Question

Determine whether the improper integral diverges or converges. Evaluate the integral if it converges. $$ \int_{-\infty}^{0} e^{-x} d x $$

Short answer

The given improper integral converges and the value of the integral is 1.

Step-by-step solution

Rewrite the Integral

Rewrite the improper integral as a limit. This is done because the concept of integration from negative infinity isn't directly defined. So, we use the concept of a limit to provide a meaning. Rewrite as \(\lim_{a \to -\infty} \int_{a}^{0} e^{-x} dx \). Where 'a' tends to negative infinity.

Evaluate the Integral

Evaluate the integral within the limit as you normally would. The integral of \(e^{-x}\) is \(-e^{-x}\). Therefore, substitute the integral in the limit by its value to give: \(\lim_{a \to -\infty} [-e^{-x}]_{a}^{0}\).

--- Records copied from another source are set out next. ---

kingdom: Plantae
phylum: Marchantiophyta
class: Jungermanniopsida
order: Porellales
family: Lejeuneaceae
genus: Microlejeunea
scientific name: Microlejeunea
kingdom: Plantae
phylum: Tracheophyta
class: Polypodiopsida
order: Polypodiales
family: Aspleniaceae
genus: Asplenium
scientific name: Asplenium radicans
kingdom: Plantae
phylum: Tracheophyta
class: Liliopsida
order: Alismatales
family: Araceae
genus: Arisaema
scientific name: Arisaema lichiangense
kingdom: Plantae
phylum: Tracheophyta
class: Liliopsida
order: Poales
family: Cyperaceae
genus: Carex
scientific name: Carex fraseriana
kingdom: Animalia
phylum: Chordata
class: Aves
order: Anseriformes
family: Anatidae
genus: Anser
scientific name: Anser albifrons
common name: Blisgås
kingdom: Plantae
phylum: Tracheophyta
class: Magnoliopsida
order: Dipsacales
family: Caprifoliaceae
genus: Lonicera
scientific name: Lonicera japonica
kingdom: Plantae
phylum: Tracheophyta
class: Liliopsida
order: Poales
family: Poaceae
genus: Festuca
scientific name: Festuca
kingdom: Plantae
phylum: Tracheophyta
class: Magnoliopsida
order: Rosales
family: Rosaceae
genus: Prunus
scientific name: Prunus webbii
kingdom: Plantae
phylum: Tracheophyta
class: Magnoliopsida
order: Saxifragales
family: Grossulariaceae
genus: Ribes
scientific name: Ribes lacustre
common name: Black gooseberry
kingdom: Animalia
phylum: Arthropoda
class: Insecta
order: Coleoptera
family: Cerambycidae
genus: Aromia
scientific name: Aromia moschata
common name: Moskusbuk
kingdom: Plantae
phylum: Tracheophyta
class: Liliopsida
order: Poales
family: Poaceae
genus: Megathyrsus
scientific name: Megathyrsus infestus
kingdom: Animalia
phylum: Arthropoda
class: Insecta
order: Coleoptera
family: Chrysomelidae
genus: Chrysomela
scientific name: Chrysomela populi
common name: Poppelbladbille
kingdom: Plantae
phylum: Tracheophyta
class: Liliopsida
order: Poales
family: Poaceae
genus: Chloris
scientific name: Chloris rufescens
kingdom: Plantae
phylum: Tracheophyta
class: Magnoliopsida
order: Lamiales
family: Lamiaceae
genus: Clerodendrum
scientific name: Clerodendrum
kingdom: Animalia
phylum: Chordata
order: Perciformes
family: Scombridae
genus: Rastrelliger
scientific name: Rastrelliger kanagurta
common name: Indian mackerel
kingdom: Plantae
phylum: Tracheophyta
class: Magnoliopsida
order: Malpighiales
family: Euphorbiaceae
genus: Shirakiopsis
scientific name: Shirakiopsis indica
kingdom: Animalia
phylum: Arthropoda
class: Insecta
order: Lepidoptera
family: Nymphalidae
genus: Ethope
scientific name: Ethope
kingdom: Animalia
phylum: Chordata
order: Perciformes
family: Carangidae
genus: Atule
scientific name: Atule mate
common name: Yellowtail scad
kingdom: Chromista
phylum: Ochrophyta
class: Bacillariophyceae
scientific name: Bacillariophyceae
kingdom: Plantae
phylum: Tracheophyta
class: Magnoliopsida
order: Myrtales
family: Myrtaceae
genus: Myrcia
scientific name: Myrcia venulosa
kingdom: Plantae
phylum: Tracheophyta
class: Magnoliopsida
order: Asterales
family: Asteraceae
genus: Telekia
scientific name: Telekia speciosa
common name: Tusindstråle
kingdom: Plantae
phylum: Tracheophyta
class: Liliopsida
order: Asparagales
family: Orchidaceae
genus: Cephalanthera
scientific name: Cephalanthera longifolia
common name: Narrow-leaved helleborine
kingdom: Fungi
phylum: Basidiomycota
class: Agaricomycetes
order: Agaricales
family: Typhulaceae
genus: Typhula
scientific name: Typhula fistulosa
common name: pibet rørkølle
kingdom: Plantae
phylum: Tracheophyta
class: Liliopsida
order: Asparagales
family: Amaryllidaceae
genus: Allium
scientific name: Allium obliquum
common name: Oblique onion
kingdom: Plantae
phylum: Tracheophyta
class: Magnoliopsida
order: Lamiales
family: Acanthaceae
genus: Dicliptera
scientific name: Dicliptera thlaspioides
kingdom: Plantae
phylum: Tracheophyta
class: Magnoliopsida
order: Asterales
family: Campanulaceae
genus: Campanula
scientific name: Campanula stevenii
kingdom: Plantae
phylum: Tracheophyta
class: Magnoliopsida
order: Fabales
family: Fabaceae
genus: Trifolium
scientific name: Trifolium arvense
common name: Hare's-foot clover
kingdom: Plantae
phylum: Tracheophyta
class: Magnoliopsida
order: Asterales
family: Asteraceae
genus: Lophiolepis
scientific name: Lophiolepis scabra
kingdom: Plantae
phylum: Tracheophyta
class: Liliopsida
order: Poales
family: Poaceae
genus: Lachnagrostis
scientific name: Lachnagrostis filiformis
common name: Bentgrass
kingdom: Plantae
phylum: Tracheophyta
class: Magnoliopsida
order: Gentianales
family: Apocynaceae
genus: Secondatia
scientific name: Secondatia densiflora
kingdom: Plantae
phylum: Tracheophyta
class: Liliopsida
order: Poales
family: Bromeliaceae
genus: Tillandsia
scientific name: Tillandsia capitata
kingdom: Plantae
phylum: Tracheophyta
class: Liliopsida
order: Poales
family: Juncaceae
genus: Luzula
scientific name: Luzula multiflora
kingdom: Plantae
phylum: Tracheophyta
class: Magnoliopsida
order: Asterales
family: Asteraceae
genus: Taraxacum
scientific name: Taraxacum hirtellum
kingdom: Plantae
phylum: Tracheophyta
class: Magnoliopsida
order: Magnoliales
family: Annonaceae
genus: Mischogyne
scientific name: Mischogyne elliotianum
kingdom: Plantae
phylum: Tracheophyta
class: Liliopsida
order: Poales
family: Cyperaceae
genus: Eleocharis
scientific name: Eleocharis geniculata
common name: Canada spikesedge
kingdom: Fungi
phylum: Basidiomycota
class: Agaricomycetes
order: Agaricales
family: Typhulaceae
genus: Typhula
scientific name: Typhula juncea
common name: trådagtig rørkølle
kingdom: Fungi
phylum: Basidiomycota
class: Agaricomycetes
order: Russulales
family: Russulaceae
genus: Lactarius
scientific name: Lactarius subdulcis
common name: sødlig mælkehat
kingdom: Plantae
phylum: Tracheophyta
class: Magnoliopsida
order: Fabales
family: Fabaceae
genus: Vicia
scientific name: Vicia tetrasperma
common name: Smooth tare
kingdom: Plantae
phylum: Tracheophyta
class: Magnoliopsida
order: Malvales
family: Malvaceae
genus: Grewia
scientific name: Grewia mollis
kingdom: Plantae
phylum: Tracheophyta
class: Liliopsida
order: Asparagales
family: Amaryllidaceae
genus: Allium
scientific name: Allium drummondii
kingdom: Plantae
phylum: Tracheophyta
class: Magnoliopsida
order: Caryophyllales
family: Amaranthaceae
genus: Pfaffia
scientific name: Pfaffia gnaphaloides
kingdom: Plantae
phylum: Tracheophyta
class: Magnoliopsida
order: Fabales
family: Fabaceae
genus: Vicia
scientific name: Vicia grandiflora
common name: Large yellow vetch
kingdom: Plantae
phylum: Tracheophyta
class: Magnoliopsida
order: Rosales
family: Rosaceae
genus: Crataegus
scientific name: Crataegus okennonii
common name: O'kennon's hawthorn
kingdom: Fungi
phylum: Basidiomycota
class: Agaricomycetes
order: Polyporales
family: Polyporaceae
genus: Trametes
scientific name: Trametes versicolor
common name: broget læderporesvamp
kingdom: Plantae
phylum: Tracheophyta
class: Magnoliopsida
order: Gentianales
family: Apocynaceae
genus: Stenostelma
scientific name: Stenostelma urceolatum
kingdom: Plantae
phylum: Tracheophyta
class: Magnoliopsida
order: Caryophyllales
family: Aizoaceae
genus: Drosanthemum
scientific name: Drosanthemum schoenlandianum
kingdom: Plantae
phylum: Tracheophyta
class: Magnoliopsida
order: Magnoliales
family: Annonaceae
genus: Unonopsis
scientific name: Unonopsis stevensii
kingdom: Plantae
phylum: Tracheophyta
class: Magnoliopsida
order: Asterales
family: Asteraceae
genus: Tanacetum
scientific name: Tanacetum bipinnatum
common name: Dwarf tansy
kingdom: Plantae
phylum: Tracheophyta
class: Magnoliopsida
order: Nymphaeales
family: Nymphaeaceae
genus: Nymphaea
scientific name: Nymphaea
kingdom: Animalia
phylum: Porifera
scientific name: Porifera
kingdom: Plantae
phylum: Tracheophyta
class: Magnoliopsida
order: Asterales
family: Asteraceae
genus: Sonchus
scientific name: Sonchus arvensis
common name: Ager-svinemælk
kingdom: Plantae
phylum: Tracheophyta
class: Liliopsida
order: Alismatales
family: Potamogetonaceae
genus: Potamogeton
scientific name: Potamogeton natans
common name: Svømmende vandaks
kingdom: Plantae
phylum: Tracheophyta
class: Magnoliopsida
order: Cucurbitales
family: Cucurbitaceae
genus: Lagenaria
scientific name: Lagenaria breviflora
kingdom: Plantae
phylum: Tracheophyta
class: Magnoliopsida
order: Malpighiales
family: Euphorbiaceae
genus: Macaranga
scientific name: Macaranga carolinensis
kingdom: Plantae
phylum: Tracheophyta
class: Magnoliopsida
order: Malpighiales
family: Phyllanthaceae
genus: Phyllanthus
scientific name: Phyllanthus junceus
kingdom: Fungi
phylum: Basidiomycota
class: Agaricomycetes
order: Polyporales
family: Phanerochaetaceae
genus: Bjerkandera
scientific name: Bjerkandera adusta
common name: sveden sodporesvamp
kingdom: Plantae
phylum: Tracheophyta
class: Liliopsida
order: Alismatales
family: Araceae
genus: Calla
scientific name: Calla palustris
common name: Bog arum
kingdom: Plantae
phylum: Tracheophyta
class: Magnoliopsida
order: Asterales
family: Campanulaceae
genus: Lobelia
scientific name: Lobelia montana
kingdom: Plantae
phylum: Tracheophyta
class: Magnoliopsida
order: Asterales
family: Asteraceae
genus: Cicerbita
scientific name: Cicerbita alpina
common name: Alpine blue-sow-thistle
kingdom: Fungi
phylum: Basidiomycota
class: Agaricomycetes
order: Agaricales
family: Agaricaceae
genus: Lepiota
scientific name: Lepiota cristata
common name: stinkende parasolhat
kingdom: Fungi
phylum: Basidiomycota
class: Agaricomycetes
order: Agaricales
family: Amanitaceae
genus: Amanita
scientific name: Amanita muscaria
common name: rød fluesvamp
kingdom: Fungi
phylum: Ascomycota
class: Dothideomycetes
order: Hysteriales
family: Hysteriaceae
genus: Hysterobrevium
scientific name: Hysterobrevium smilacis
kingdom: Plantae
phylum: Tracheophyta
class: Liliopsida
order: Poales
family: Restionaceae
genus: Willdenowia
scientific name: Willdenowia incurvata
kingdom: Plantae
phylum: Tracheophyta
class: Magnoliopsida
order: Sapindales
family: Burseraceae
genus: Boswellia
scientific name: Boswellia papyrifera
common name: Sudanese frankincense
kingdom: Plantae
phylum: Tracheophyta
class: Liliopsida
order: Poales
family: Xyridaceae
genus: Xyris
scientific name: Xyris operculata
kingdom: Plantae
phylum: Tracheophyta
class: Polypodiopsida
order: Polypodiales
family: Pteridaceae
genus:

Substitution of the Limits

Substitute the limits of the integral into the expression. Remember the property \(-[f(b) - f(a)] = f(a) - f(b)\), so the integral becomes: \(\lim_{a \to -\infty} [-e^{0} - (-e^{-a})]\) which in turn simplifies to \(\lim_{a \to -\infty} [1 - e^{-a}]\).

Apply the Limit

Apply the limit and simplify. As \(a\) tends to \(-\infty\), \(e^{-a}\) tends to 0 (since \(-a\) tends to infinity). Thus, the limit simplifies to \(1 - 0 = 1\).